# Skunk Loach or Assassin Snail



## ianeberle (Aug 11, 2012)

I have a 36 gallon tank and my girlfriend has a 10 gallon tank. I recently added plants to both and the snails have gotten out of hand. They cover the glass at night and are even starting to show themselves at night. The ones in my girlfriend's tank are a brown/gold color and really ugly, but the ones in my tank have spiral shells and are white. Either way, I don't like them covering the glass.

I actually have two skunk loaches in my 36 gallon and I have had them for about a year. I hear them burrowing into the gravel at night, but from what I can see the snail population just keeps growing.

I was wondering if I put like 4 assassin snails in my tank and 1 in the 10 gallon tank would it clear it up? I know I would have to donate my skunk loaches to the pet store before I buy the snails... I'm simply asking which would work best.


----------



## SueD (Aug 4, 2012)

Assassins are a great way to reduce a snail population. I use them in each of my planted tanks. I used 3 in a 25 gallon and now they are breeding themselves, but you don't see these too often. They spend a lot of time burrowed in the substrate. Took care of my pest snails, though.


----------



## jbrown5217 (Nov 9, 2011)

It may take some time, but eventually the assassins would clear everything up. You could always do what I did when I first got live plants and picked any I saw out with my hand.


----------



## debisbooked (Jan 7, 2012)

I have had assassin snails in my 75g and 10 g for about six months now. They do eliminate some snails but not all. I have noticed that I am not manually removing as many as I did in the past. FYI, the assassins went after all my ramshorn snails first and then started in on the more common snails. I say go with the assassins but realize the snail problem will not disappear completely.


----------



## Bob-O (Jan 28, 2012)

I've heard the assassins won't eliminate snails all together but that was not my experience. I used to have tons of pond and trumpet snails in my 55 gallon tank and eventually in my 90 gallon as I moved everything from the 55. I bought 4 assassins. I was seeing babies after 2 months. Now I've traded around 40 to the LFS for store credit (free fish food!) and still have plenty in the 90 gallon tank. Now the only pond and trumpets snails I have are in an old 5 gallon frog tank cause I breed them specifically as food for the assassins. If they don't completely wipe out the "pest" snails, they'll surely get their population under control given some time.


----------



## James0816 (Jun 19, 2009)

You're best bet is bait and removal. It's always a tough call to add additional stocking to take care of pesty things like snails and algae.

Assassins will take care of some of them, but depending on the situation, may not be enough to eliminate it. You will wind up with more assassins over time and then have to deal with them. Which could be a good thing.

I'm working on manually removing snails in my tanks at the moment. I now have three snail free tanks. Only ten more to go. )


----------

══════

▶ **Requirement 1**: Update the listing, starting at the line that contains "Resultados de la encuesta" and ending at the end of the listing: give those lines again with every "encuesta" replaced by "sondeo" and all else unchanged. Leave the pictures out of your answer.

══════

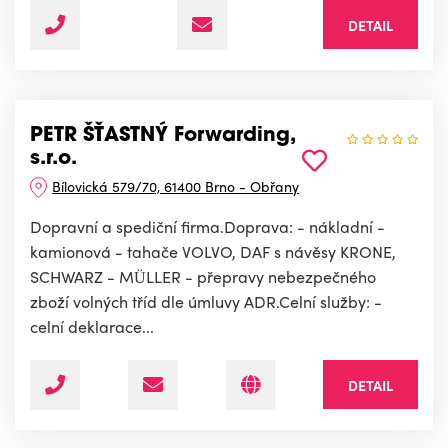
DETAIL
PETR ŠŤASTNÝ Forwarding,
s.r.o.
Bílovická 579/70, 61400 Brno - Obřany
Dopravní a spediční firma.Doprava: - nákladní -
kamionová - tahače VOLVO, DAF s návěsy KRONE,
SCHWARZ - MÜLLER - přepravy nebezpečného
zboží volných tříd dle úmluvy ADR.Celní služby: -
celní deklarace...
DETAIL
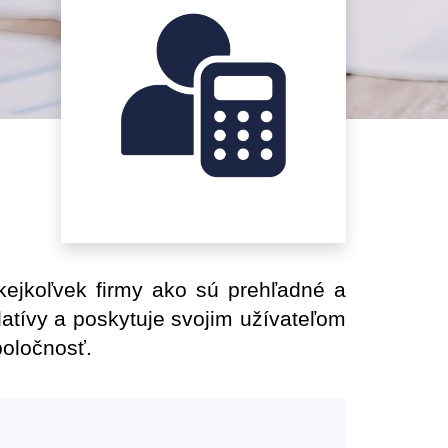
kejkoľvek firmy ako sú prehľadné a
atívy a poskytuje svojim užívateľom
oločnosť.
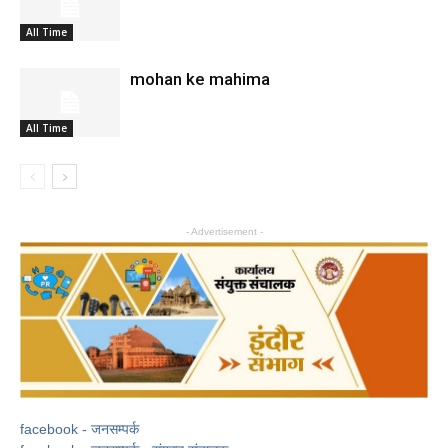
All Time
mohan ke mahima
All Time
- Advertisement -
facebook - जनसम्पर्क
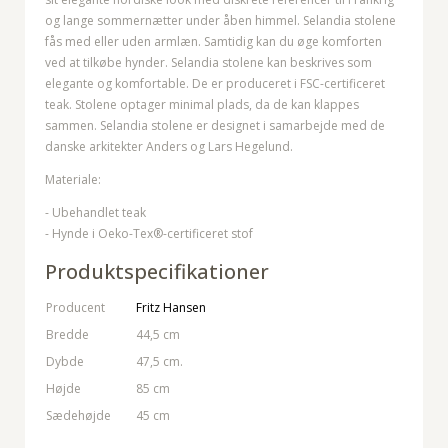
og lange sommernætter under åben himmel. Selandia stolene
fås med eller uden armlæn. Samtidig kan du øge komforten
ved at tilkøbe hynder. Selandia stolene kan beskrives som
elegante og komfortable. De er produceret i FSC-certificeret
teak. Stolene optager minimal plads, da de kan klappes
sammen. Selandia stolene er designet i samarbejde med de
danske arkitekter Anders og Lars Hegelund.
Materiale:
- Ubehandlet teak
- Hynde i Oeko-Tex®-certificeret stof
Produktspecifikationer
Producent
Fritz Hansen
Bredde
44,5 cm
Dybde
47,5 cm.
Højde
85 cm
Sædehøjde
45 cm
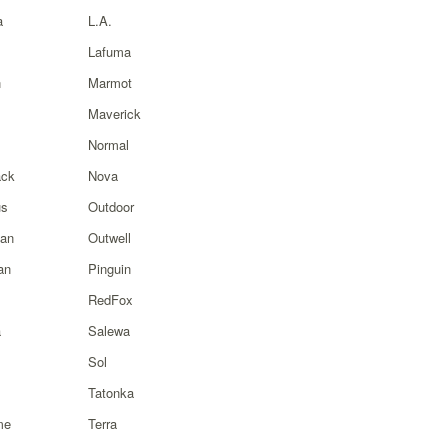
a
L.A.
Lafuma
n
Marmot
Maverick
Normal
ck
Nova
s
Outdoor
ian
Outwell
an
Pinguin
RedFox
a
Salewa
Sol
Tatonka
me
Terra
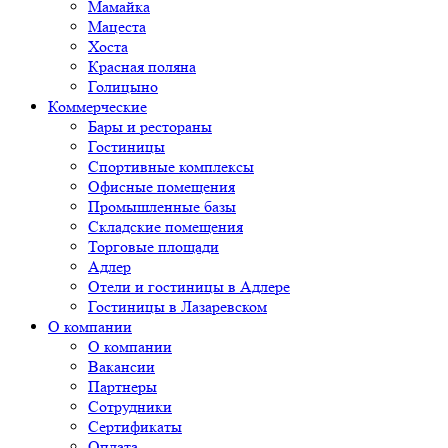
Мамайка
Мацеста
Хоста
Красная поляна
Голицыно
Коммерческие
Бары и рестораны
Гостиницы
Спортивные комплексы
Офисные помещения
Промышленные базы
Складские помещения
Торговые площади
Адлер
Отели и гостиницы в Адлере
Гостиницы в Лазаревском
О компании
О компании
Вакансии
Партнеры
Сотрудники
Сертификаты
Оплата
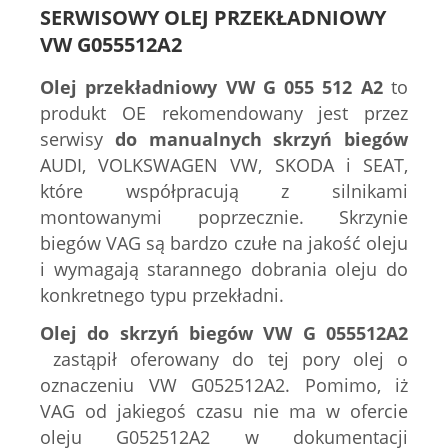
SERWISOWY OLEJ PRZEKŁADNIOWY
VW
G055512A2
Olej przekładniowy VW G 055 512 A2
to
produkt OE rekomendowany jest przez
serwisy
do manualnych skrzyń biegów
AUDI, VOLKSWAGEN VW, SKODA i SEAT,
które współpracują z silnikami
montowanymi poprzecznie. Skrzynie
biegów VAG są bardzo czułe na jakość oleju
i wymagają starannego dobrania oleju do
konkretnego typu przekładni.
Olej do skrzyń biegów VW G 055512A2
zastąpił oferowany do tej pory olej o
oznaczeniu VW G052512A2. Pomimo, iż
VAG od jakiegoś czasu nie ma w ofercie
oleju G052512A2 w dokumentacji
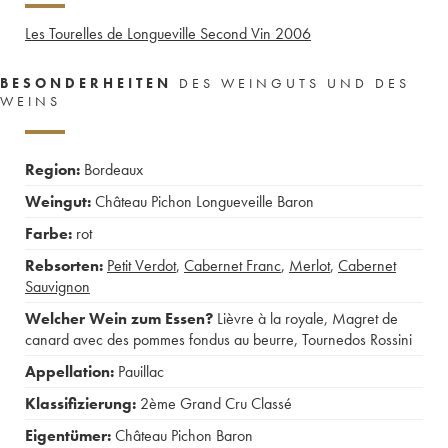
Les Tourelles de Longueville Second Vin
2006
BESONDERHEITEN
DES WEINGUTS UND DES
WEINS
Region:
Bordeaux
Weingut:
Château Pichon Longueveille Baron
Farbe:
rot
Rebsorten:
Petit Verdot
,
Cabernet Franc
,
Merlot
,
Cabernet
Sauvignon
Welcher Wein zum Essen?
Lièvre à la royale
,
Magret de
canard avec des pommes fondus au beurre
,
Tournedos Rossini
Appellation:
Pauillac
Klassifizierung:
2ème Grand Cru Classé
Eigentümer:
Château Pichon Baron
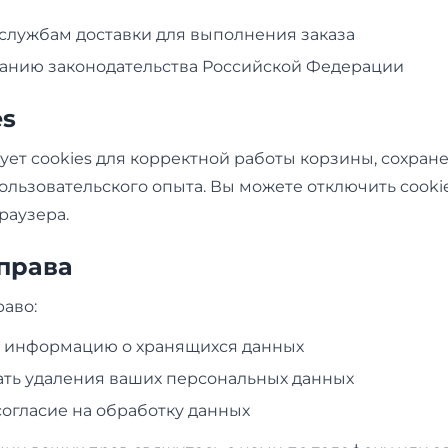
службам доставки для выполнения заказа
анию законодательства Российской Федерации
es
ует cookies для корректной работы корзины, сохран
льзовательского опыта. Вы можете отключить cookie
раузера.
 права
аво:
ь информацию о хранящихся данных
ть удаления ваших персональных данных
согласие на обработку данных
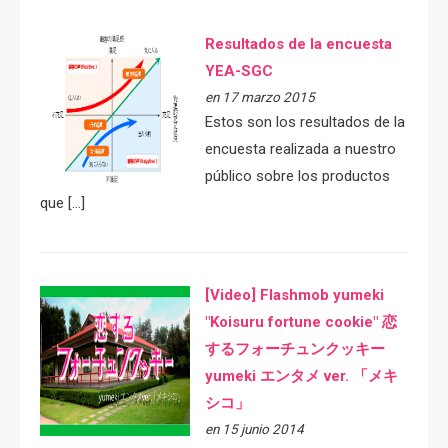
Resultados de la encuesta
YEA-SGC
en 17 marzo 2015
Estos son los resultados de la
encuesta realizada a nuestro
público sobre los productos
que […]
[Video] Flashmob yumeki
"Koisuru fortune cookie" 恋
するフォーチュンクッキー
yumeki エンタメ ver. 「メキ
シコ」
en 15 junio 2014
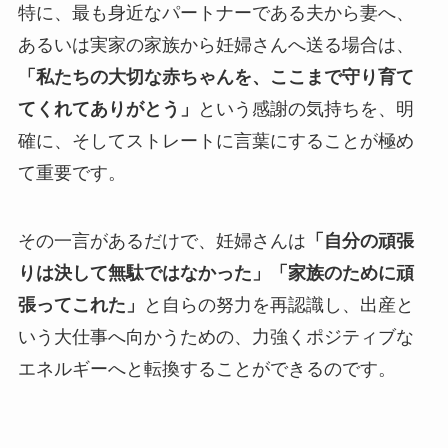
特に、最も身近なパートナーである夫から妻へ、
あるいは実家の家族から妊婦さんへ送る場合は、
「私たちの大切な赤ちゃんを、ここまで守り育て
てくれてありがとう」
という感謝の気持ちを、明
確に、そしてストレートに言葉にすることが極め
て重要です。
その一言があるだけで、妊婦さんは
「自分の頑張
りは決して無駄ではなかった」「家族のために頑
張ってこれた」
と自らの努力を再認識し、出産と
いう大仕事へ向かうための、力強くポジティブな
エネルギーへと転換することができるのです。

══════

▶ **Requirement 2**: In the snail thread, which snails does debisbooked say the assassins went after first?

▶ **Problem solution 1**:
Resultados de la sondeo
YEA-SGC
en 17 marzo 2015
Estos son los resultados de la
sondeo realizada a nuestro
público sobre los productos
que […]
[Video] Flashmob yumeki
"Koisuru fortune cookie" 恋
するフォーチュンクッキー
yumeki エンタメ ver. 「メキ
シコ」
en 15 junio 2014
特に、最も身近なパートナーである夫から妻へ、
あるいは実家の家族から妊婦さんへ送る場合は、
「私たちの大切な赤ちゃんを、ここまで守り育て
てくれてありがとう」
という感謝の気持ちを、明
確に、そしてストレートに言葉にすることが極め
て重要です。
その一言があるだけで、妊婦さんは
「自分の頑張
りは決して無駄ではなかった」「家族のために頑
張ってこれた」
と自らの努力を再認識し、出産と
いう大仕事へ向かうための、力強くポジティブな
エネルギーへと転換することができるのです。

▶ **Problem solution 2**: The ramshorn snails.